## [WRITTEN INSTRUCTION]
Quote every entry below word for word, leaving the pictures out of your answer.

## start PROVIDED ENTRIES

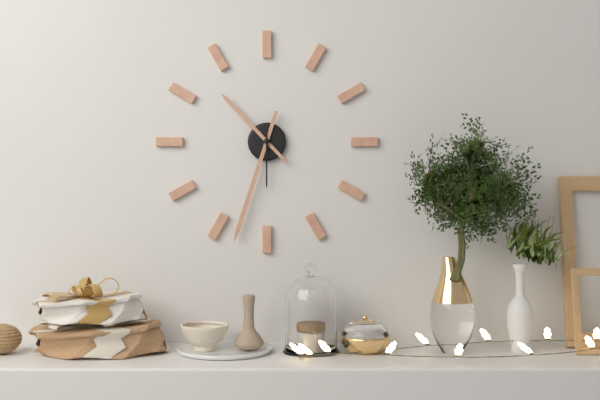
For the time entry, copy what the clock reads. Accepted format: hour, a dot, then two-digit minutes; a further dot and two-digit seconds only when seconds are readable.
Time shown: 10.33.30
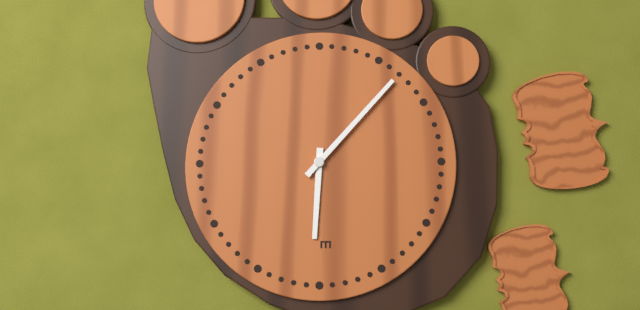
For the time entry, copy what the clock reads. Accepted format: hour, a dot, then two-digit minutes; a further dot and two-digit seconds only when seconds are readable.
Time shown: 6.07
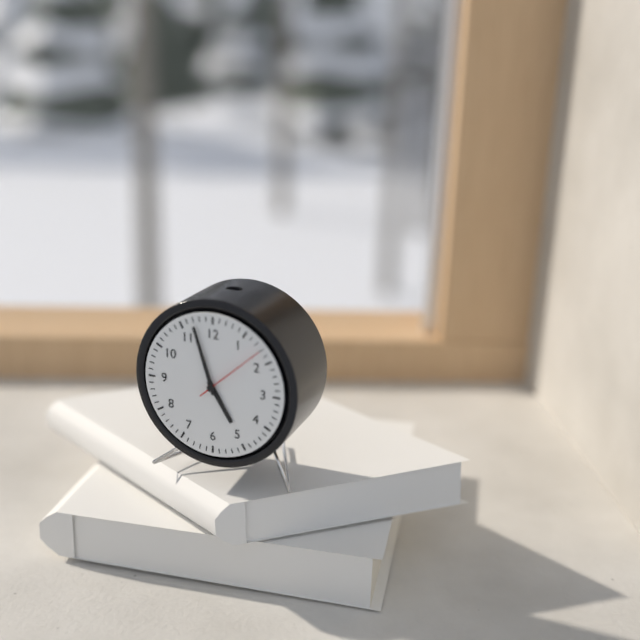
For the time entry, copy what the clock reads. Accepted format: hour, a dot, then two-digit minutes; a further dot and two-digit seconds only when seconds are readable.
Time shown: 4.57
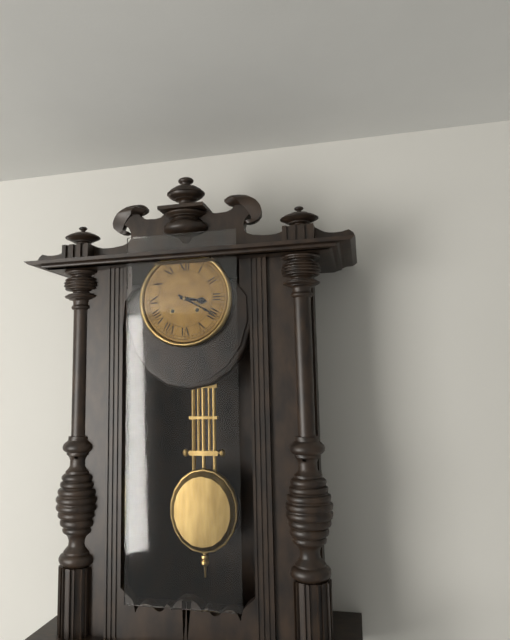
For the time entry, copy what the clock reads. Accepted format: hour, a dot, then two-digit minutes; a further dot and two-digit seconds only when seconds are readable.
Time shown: 3.20
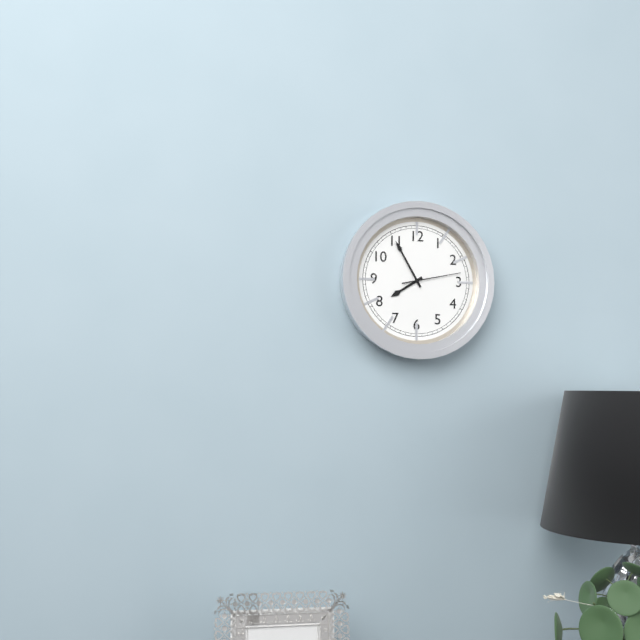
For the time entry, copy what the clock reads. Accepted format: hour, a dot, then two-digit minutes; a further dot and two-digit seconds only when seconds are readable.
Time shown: 7.55.13
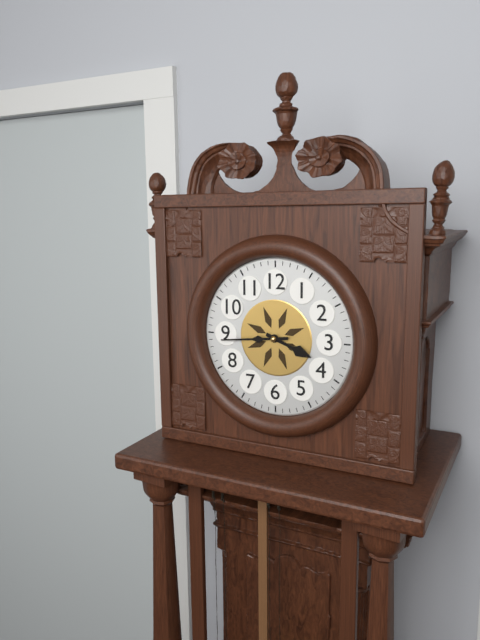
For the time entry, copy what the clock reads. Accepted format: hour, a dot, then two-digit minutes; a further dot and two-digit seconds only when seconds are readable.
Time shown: 3.44
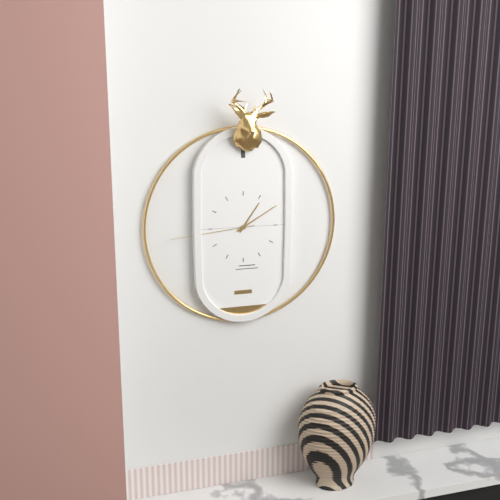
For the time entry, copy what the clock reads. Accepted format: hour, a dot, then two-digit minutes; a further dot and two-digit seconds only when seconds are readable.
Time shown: 1.10.44
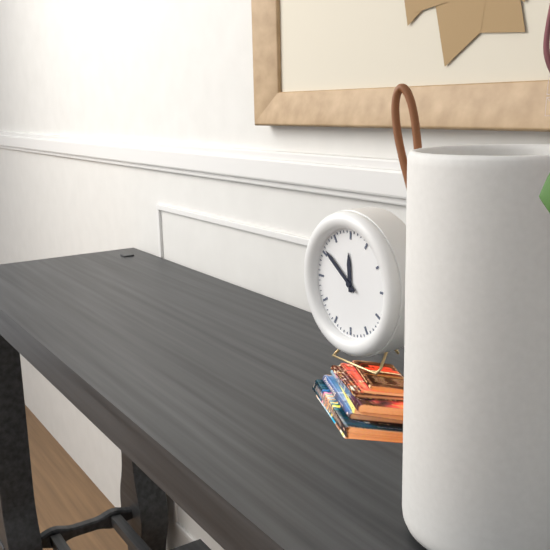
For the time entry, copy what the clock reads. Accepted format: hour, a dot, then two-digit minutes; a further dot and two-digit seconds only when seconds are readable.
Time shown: 11.51
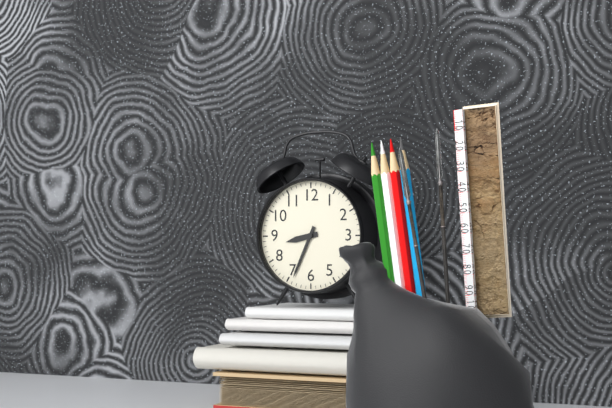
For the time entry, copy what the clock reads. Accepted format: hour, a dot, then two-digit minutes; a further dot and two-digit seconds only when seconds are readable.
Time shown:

## end PROVIDED ENTRIES

## [RESULT BELOW]
For the time entry, copy what the clock reads. Accepted format: hour, a dot, then two-digit minutes; a further dot and two-digit seconds only when seconds are readable.
Time shown: 10.33.30
For the time entry, copy what the clock reads. Accepted format: hour, a dot, then two-digit minutes; a further dot and two-digit seconds only when seconds are readable.
Time shown: 6.07
For the time entry, copy what the clock reads. Accepted format: hour, a dot, then two-digit minutes; a further dot and two-digit seconds only when seconds are readable.
Time shown: 4.57
For the time entry, copy what the clock reads. Accepted format: hour, a dot, then two-digit minutes; a further dot and two-digit seconds only when seconds are readable.
Time shown: 3.20
For the time entry, copy what the clock reads. Accepted format: hour, a dot, then two-digit minutes; a further dot and two-digit seconds only when seconds are readable.
Time shown: 7.55.13
For the time entry, copy what the clock reads. Accepted format: hour, a dot, then two-digit minutes; a further dot and two-digit seconds only when seconds are readable.
Time shown: 3.44
For the time entry, copy what the clock reads. Accepted format: hour, a dot, then two-digit minutes; a further dot and two-digit seconds only when seconds are readable.
Time shown: 1.10.44
For the time entry, copy what the clock reads. Accepted format: hour, a dot, then two-digit minutes; a further dot and two-digit seconds only when seconds are readable.
Time shown: 11.51
For the time entry, copy what the clock reads. Accepted format: hour, a dot, then two-digit minutes; a further dot and two-digit seconds only when seconds are readable.
Time shown:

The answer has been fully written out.